» **COMPLETE THE FOLLOWING**
a) Does each statement below agree with the excerpt on fillers and laughter? Answer yes or no for each, and quote the deciding words of the excerpt exactly. (i) In the week-long diary study, laughter was 30 times more likely to occur with others than alone. (ii) The authors hypothesized that ums and uhs would differ between telepresent and in-person settings. (iii) In the simulated negotiations, the proportion of unilateral laughter was lower in the agreement condition.
b) According to the excerpt on fillers and laughter, which job interviews did Adelswärd (1989) find more likely to lead to job offers?
c) Print the part of the excerpt on fillers and laughter that starts at "Laughter in conversation" and ends at "and simulated negotiations.".

Unlike discourse markers which are used in the process of conversational negotiation, fillers (the words uh and um) are associated with speech processing difficulty. Two examples of uses of fillers are “so right where you found that um painting” and “from Walnut you should uh make a left on Cedar” (both examples are from Liu et al., 2016, p. 3162). Fillers indicate upcoming delays in communication, which are often indicated by silent pauses or more fillers (Clark and Fox Tree, 2002). They can be elongated to indicate delay as well (Clark and Fox Tree, 2002), as has been observed with other words (Fox Tree and Clark, 1997). Listeners use fillers to assist in comprehending upcoming speech (Fox Tree, 2001), including making judgments about why the speaker needs to delay, such as when they are uncomfortable with a topic (Fox Tree, 2002) or that they are lying (Fox Tree, 2002; Hosman and Wright, 1987). But delays occur across conversational settings – they would be expected in both telepresent communication and in-person communication. Consequently, we hypothesized that ums and uhs will not differ across settings.

3.3 Laughter

Laughter in conversation accomplishes complex interactional goals. Far beyond being a response to humor, laughter is a response to others (Provine, 1993; Provine and Fischer, 1989). In a week-long diary study, laughter was 30 times more likely to occur with others than when alone (Provine and Fischer, 1989), supporting the argument that laughter is a sign of rapport and playfulness (Provine, 1993). At the same time, in a study of communication across pairs in a variety of settings, laughter was more likely to occur in response to one’s own speech than another’s speech (Adelswärd, 1989). The settings assessed included job interviews, professional conversations, and simulated negotiations.

Despite the higher rate of laughing at one’s own speech, laughing together is important to conversational success. The laughter produced in a dyadic setting can be mutual across two conversational participants or unilateral, where only one of the two participants laughs. Adelswärd (1989) found that job interviews with more mutual laughter compared to unilateral laughter were more likely to lead to job offers. Another finding related to mutual laughter was that in post-trial interviews with defendants accused of fraud, defendants produced more unilateral laughter and initiated more mutual laughter than the interviewers (Adelswärd, 1989). The simulated negotiations were of two types: seeking agreement, or seeking to win. While there was more laughter in the conflict condition and more unilateral laughter across both conditions, the proportion of unilateral laughter was lower in the agreement condition (Adelswärd, 1989). That is, seeking consensus led to more mutual laughter.

In this study, we hypothesized that people would be better able to use laughter in the in-person communicative setting than the telepresent setting. We predicted this because people experience less psychological distance in person (Fox Tree et al., 2021).

» **DATASET ENTRIES**
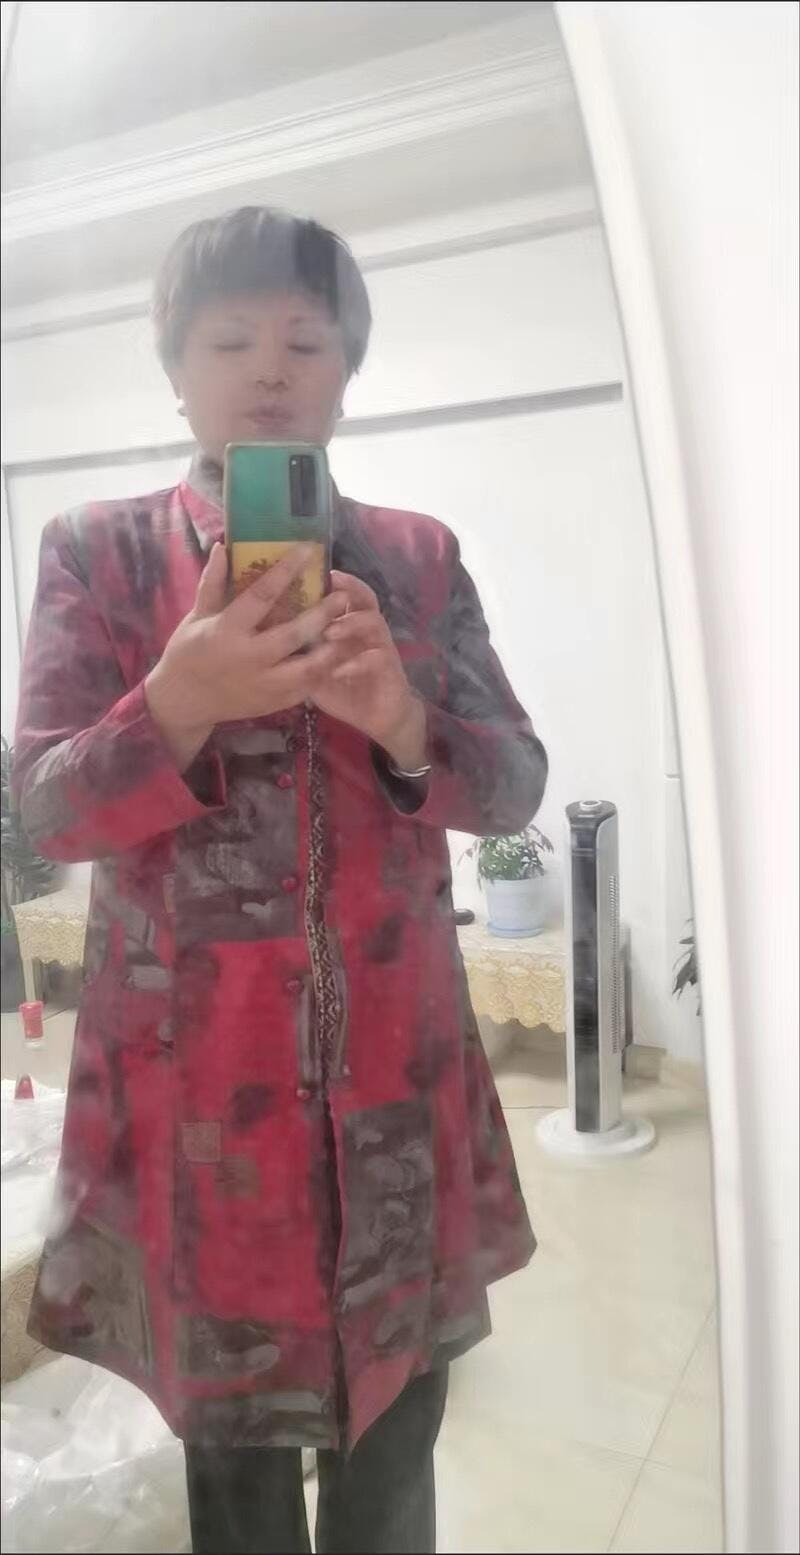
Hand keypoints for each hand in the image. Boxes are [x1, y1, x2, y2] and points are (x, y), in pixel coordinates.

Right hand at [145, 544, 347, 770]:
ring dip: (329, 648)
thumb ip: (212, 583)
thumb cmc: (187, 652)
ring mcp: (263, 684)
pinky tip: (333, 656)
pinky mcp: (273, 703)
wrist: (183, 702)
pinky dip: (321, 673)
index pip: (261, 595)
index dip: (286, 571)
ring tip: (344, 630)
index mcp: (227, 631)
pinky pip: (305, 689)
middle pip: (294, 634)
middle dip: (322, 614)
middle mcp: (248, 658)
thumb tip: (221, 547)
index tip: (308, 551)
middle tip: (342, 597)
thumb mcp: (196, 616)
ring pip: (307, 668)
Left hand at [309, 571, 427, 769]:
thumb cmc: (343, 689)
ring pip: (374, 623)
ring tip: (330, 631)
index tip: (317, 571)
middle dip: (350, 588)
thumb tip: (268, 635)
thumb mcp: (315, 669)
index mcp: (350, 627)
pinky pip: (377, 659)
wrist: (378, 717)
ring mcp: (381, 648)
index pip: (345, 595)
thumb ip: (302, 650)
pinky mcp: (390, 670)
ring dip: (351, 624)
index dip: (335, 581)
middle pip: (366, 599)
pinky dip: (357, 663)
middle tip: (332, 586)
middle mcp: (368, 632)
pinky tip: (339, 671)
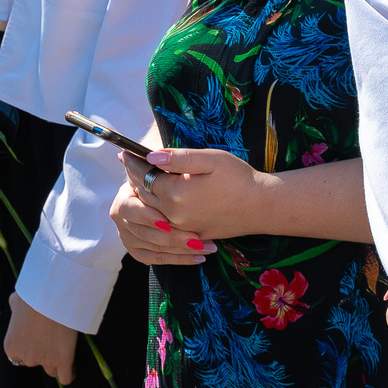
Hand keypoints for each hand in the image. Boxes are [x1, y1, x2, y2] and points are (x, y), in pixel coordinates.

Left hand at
==
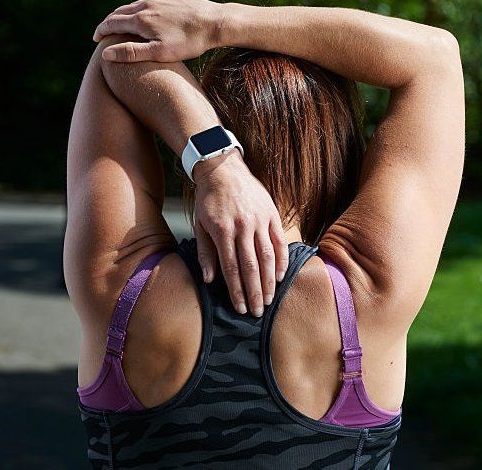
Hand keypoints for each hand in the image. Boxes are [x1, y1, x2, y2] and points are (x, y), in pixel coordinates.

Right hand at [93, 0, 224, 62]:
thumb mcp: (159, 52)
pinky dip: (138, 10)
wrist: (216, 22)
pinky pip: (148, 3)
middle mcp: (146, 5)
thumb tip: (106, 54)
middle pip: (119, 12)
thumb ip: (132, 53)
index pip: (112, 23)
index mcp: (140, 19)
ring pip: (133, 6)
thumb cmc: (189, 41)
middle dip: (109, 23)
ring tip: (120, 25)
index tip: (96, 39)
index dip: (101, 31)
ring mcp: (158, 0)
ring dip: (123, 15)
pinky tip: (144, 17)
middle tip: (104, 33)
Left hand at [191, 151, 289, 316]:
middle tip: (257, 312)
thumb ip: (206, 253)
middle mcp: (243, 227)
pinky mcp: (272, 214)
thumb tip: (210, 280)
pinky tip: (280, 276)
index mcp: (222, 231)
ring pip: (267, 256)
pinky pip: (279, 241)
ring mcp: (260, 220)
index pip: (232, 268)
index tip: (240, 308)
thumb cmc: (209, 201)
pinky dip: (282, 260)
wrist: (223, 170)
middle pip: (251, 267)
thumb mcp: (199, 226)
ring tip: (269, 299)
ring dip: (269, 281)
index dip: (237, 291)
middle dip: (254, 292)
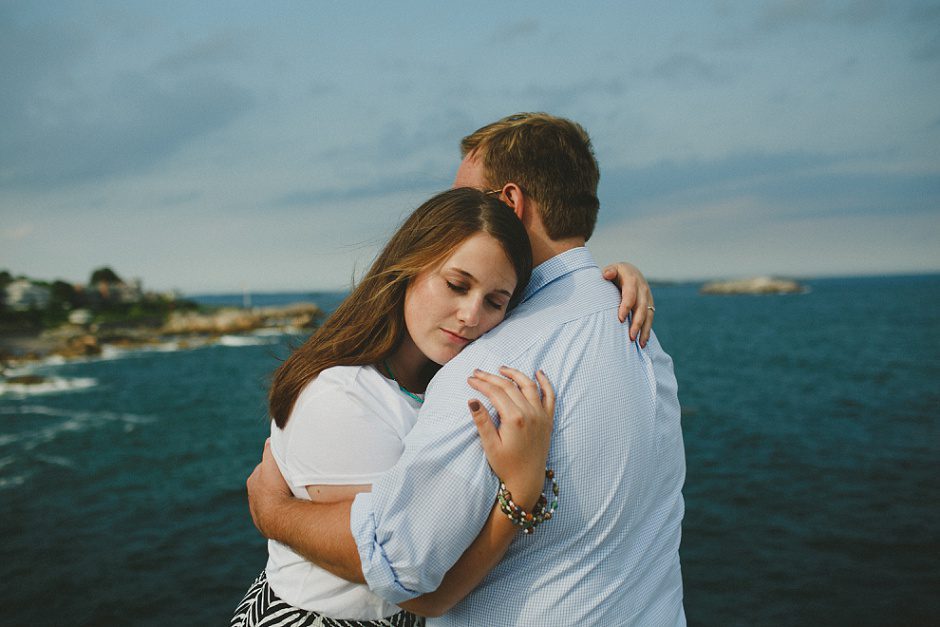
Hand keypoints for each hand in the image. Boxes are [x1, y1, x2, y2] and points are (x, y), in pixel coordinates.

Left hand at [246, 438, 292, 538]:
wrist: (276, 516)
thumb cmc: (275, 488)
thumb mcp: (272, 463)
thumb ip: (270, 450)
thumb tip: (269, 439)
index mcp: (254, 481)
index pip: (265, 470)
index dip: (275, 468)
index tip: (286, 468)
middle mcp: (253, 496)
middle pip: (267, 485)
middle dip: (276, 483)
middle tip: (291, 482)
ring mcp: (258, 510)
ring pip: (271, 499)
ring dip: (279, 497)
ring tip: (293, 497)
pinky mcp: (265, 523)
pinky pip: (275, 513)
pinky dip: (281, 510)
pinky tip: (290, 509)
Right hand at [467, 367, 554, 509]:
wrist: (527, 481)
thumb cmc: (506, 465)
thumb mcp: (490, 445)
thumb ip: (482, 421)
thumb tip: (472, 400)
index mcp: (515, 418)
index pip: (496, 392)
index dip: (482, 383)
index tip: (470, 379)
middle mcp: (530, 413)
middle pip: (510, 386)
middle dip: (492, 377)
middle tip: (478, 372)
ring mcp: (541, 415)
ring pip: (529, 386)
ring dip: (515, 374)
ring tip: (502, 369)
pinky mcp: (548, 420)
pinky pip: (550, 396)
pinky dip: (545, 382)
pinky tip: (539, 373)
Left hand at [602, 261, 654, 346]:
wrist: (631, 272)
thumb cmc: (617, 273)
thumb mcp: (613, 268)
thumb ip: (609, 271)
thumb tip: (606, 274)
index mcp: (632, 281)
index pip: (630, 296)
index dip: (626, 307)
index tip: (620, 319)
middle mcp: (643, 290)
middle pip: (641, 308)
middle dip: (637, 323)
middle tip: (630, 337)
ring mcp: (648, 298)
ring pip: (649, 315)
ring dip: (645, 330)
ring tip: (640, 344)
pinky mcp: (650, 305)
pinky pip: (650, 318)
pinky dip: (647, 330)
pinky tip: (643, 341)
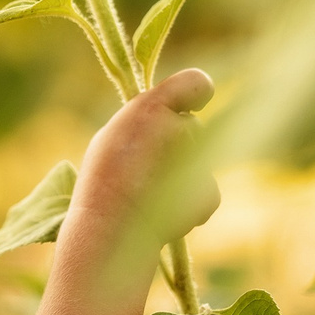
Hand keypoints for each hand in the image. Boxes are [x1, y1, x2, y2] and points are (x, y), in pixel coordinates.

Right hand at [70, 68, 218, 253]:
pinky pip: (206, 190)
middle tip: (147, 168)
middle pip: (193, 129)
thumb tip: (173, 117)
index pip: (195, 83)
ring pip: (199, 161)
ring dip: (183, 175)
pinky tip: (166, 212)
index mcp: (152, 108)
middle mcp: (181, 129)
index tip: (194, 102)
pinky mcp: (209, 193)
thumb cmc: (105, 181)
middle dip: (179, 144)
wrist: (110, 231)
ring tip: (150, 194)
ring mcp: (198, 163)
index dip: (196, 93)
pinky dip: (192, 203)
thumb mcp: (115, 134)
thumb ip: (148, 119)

» **EXERCISE SOLUTIONS**
a)
(i) Yes: "laughter was 30 times more likely to occur with others than when alone"
(ii) No: "we hypothesized that ums and uhs will not differ across settings"
(iii) Yes: "the proportion of unilateral laughter was lower in the agreement condition"

b) Job interviews with more mutual laughter compared to unilateral laughter.

c)
Laughter in conversation accomplishes complex interactional goals. Far beyond being a response to humor, laughter is a response to others (Provine, 1993; Provine and Fischer, 1989). In a week-long diary study, laughter was 30 times more likely to occur with others than when alone (Provine and Fischer, 1989), supporting the argument that laughter is a sign of rapport and playfulness (Provine, 1993). At the same time, in a study of communication across pairs in a variety of settings, laughter was more likely to occur in response to one’s own speech than another’s speech (Adelswärd, 1989). The settings assessed included job interviews, professional conversations, and simulated negotiations.